Hamer became interested in the Civil Rights Movement during the 1950’s when she heard leaders in a local movement speak at the annual Regional Council of Negro Leadership. In 1962, Hamer learned about the right to vote from volunteers at a Student Nonviolent Coordinating Committee (SNCC) meeting. After this meeting, she began taking action in the civil rights movement. On August 31, Hamer traveled to Indianola, Mississippi to attempt to register to vote. She was not successful in this endeavor and when she returned home to the plantation she was fired by the plantation owner who had warned her against trying to register. Hamer’s husband was required to stay on the plantation until the end of the harvest season. On September 10, while staying with a friend, Hamer was shot at 16 times by the Ku Klux Klan. In fear of further retaliation, Hamer and her family moved to Tallahatchie County the next day where they stayed for three months. On December 4, Hamer returned to her hometown to take the literacy test but failed and was turned away. It is said that she told the registrar, “You’ll see me every 30 days till’ I pass.” Fannie said about the event, “I guess if I’d had any sense, I’d have been a little scared — but what was the point of being scared? The only thing they could do was kill me, and it kinda seemed like they’d been trying to do that a little bit at a time since I could remember.”
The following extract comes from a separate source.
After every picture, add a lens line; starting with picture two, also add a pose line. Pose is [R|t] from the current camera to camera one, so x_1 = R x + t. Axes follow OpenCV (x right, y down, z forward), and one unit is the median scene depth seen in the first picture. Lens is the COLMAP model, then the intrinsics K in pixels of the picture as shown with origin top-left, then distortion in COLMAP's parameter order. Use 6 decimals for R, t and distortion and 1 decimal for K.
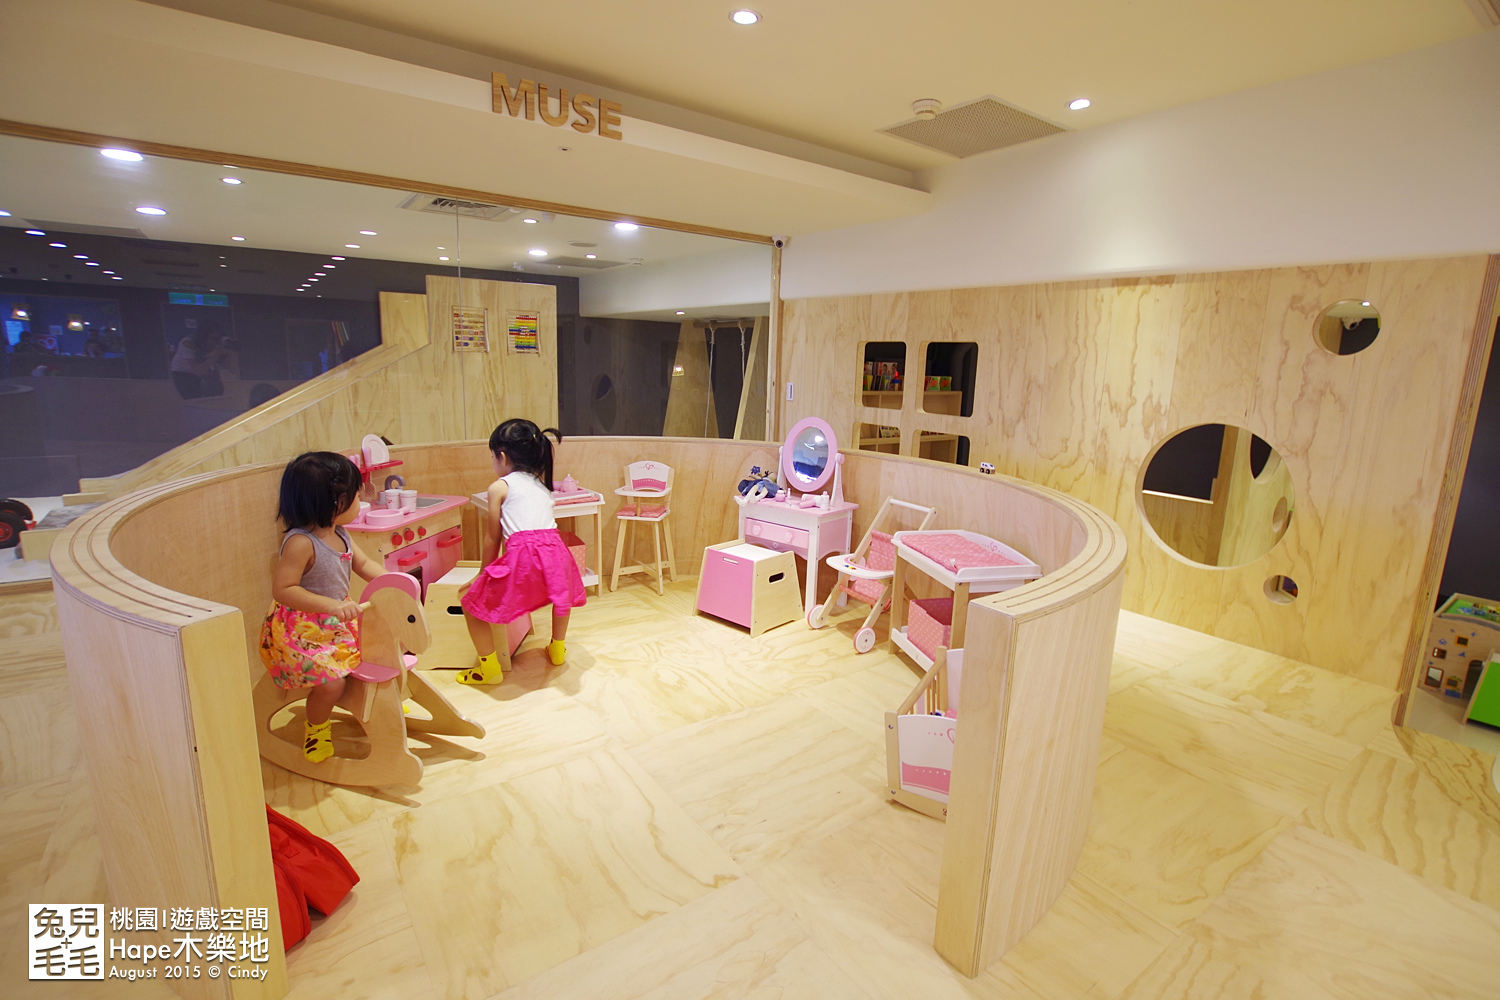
lens RADIAL K [[708.3, 0, 760.9], [0, 708.3, 500.4], [0, 0, 1]] dist [-0.024796, 0.000651]
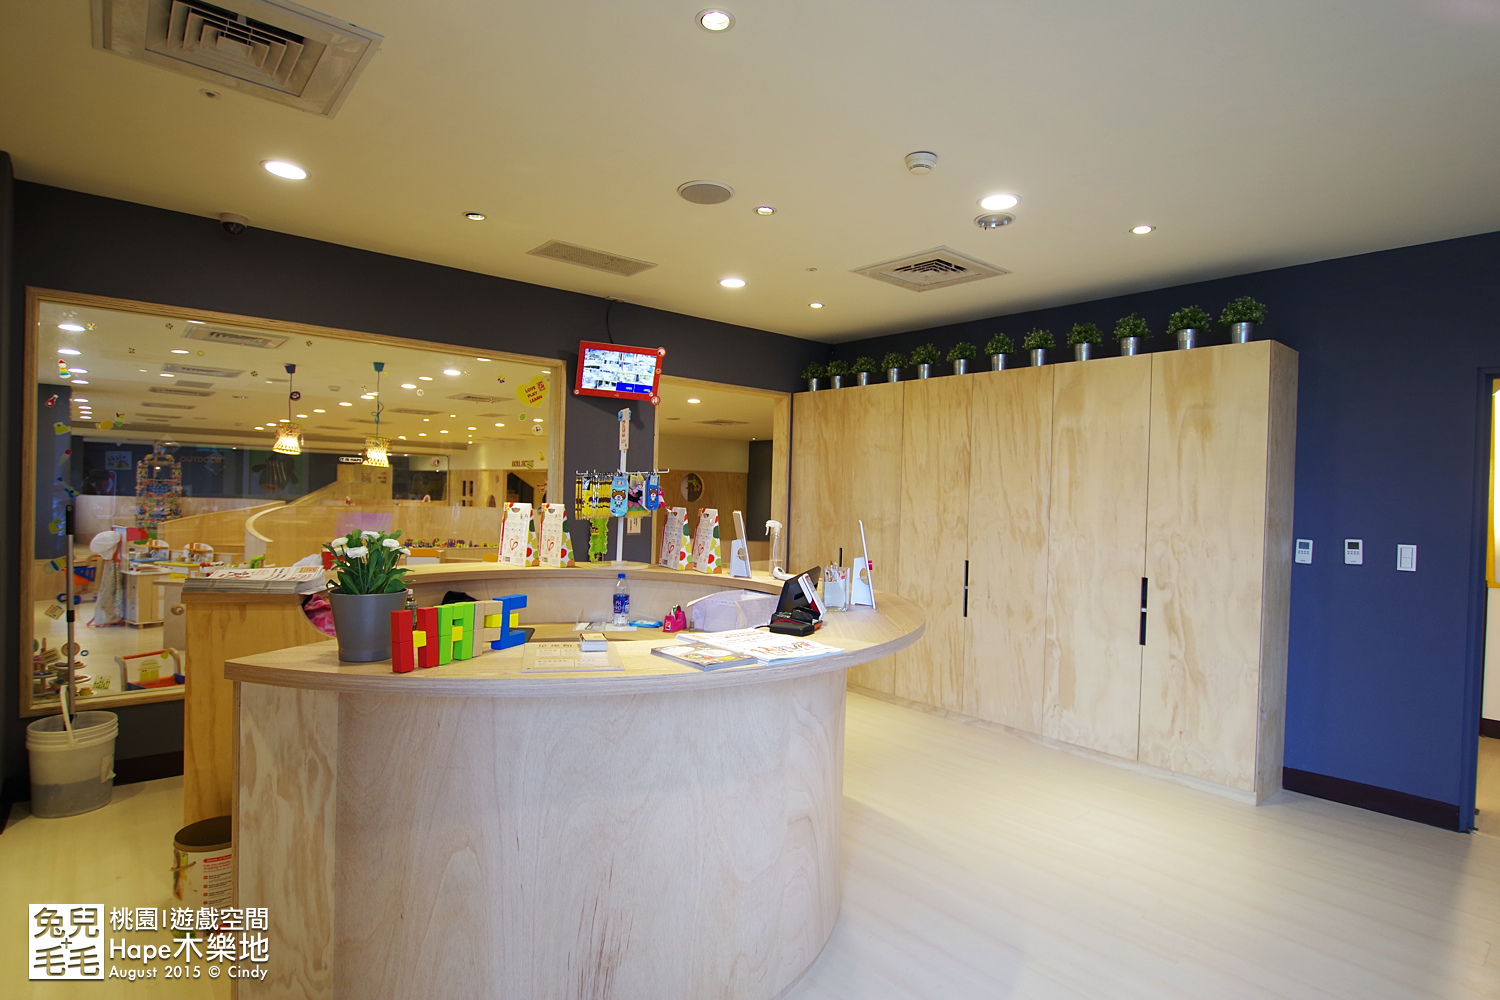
lens RADIAL K [[789.8, 0, 749.2], [0, 789.8, 502.3], [0, 0, 1]] dist [-0.001589, -0.000246]
pose [[0.998763, -0.005177, 0.049452, 2.038821], [0.014065, 0.983360, -0.181123, 0.975510], [-0.047692, 0.181594, 0.982216, -4.612993]]
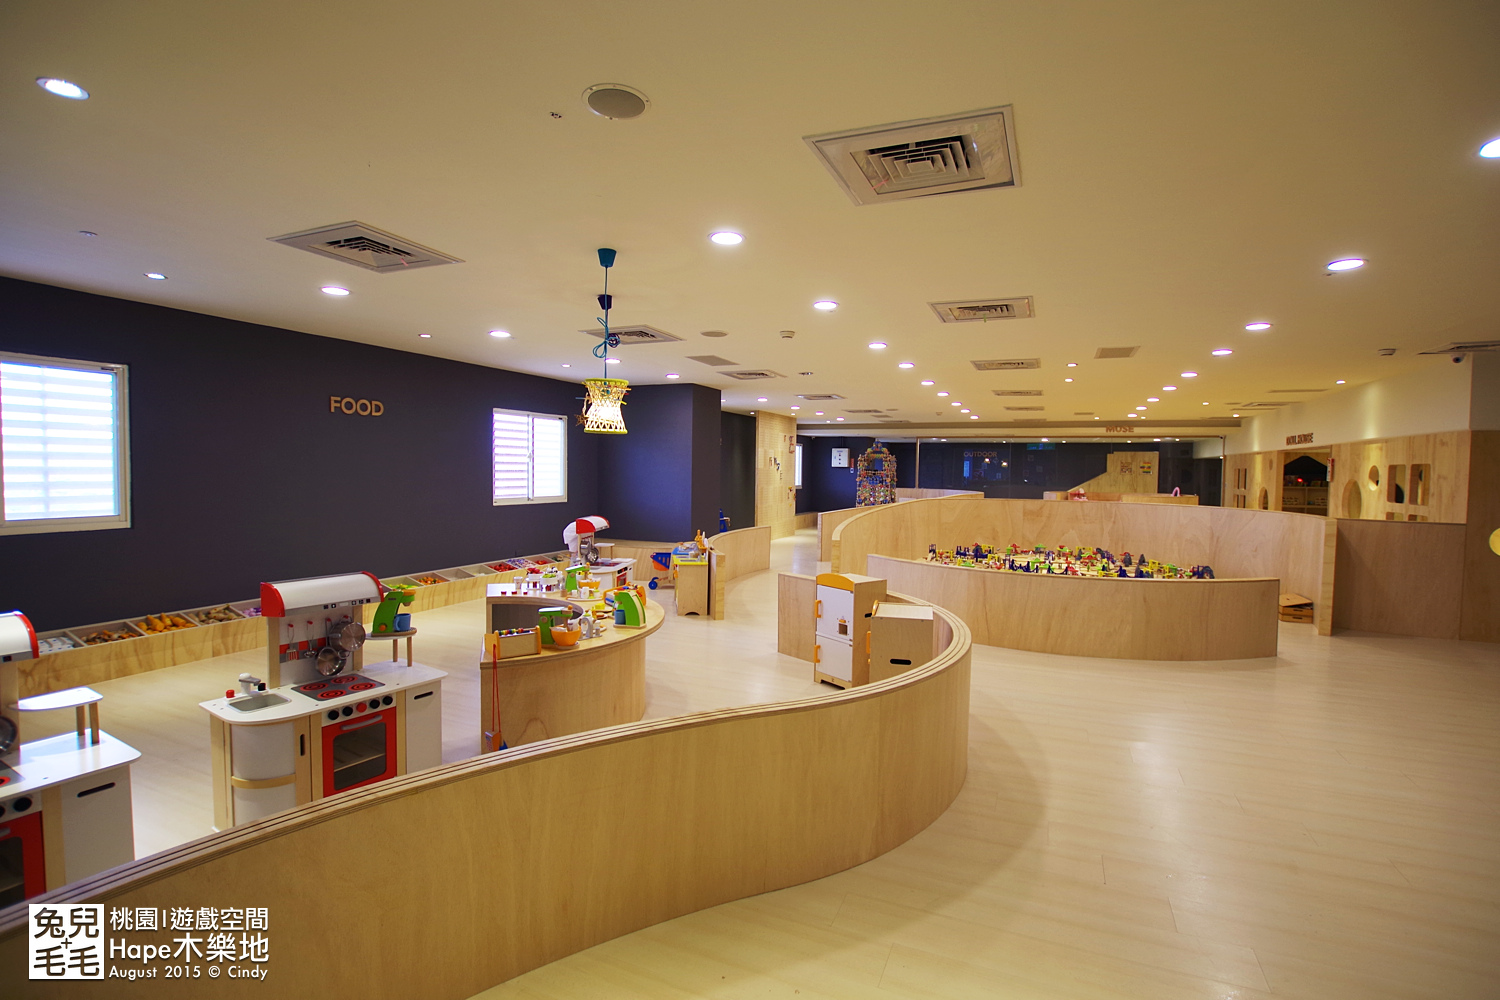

After being hired as a field secretary by the SNCC in 1963, Hamer attended a citizenship conference in Charleston, South Carolina. On the way, the party stopped in Winona, Mississippi where they were refused service inside of a local café. Shortly after, a highway patrol man came into the establishment with a bat and intimidated the activists to leave. As one of the members of the group was jotting down the license plate number of the officer’s car, a police chief entered and began arresting anyone that was with the party. Hamer and her colleagues were arrested and taken to a local jail where they were beaten and brutalized. Hamer was taken to a cell where the inmates were instructed to beat her with a baton. The police made sure that she was held down during this almost fatal attack. Hamer was released on June 12, 1963. It took her more than a month to recover, and she was still left with injuries. She sustained a blood clot over her left eye and permanent damage to one of her kidneys. When Fannie returned to Mississippi she organized a voter registration drive.

Hamer died of complications of hypertension and breast cancer on March 14, 1977. She was buried in Ruleville, Mississippi. Her tombstone was engraved with one of her famous quotes, “I am sick and tired of being sick and tired.”

Marsha P. Johnson: The Pioneer

By Korrien Hopkins

Marsha P. Johnson was a leader during the standoff that culminated in the infamous Stonewall Riots, a rallying cry against police surveillance and harassment of people in New York’s LGBTQ community during the 1960s. Johnson was a black transgender activist who did many things to enact change in her community. She mentored and helped provide housing for homeless LGBTQ youth, served as an activist for AIDS with the organization Act Up, and founded organizations to serve trans communities. She was a founding member of the Gay Liberation Front, and she co-founded the gay and transvestite advocacy organization, STAR (Street Transvestite Action Revolutionaries), alongside her close friend, Sylvia Rivera.

Sadly, the activist tragically died in 1992 at the age of 46. Her body was found in the Hudson River. The circumstances surrounding her death are still being examined. It was first ruled a suicide, but the case has since been reopened. Despite the loss of a pioneer in the LGBTQ community she lives on through her legacy. Today, we still fight against hate and discrimination of the LGBTQ community. We continue to push for peace and equality and we wouldn’t be nearly as far as we are without strong women like Johnson.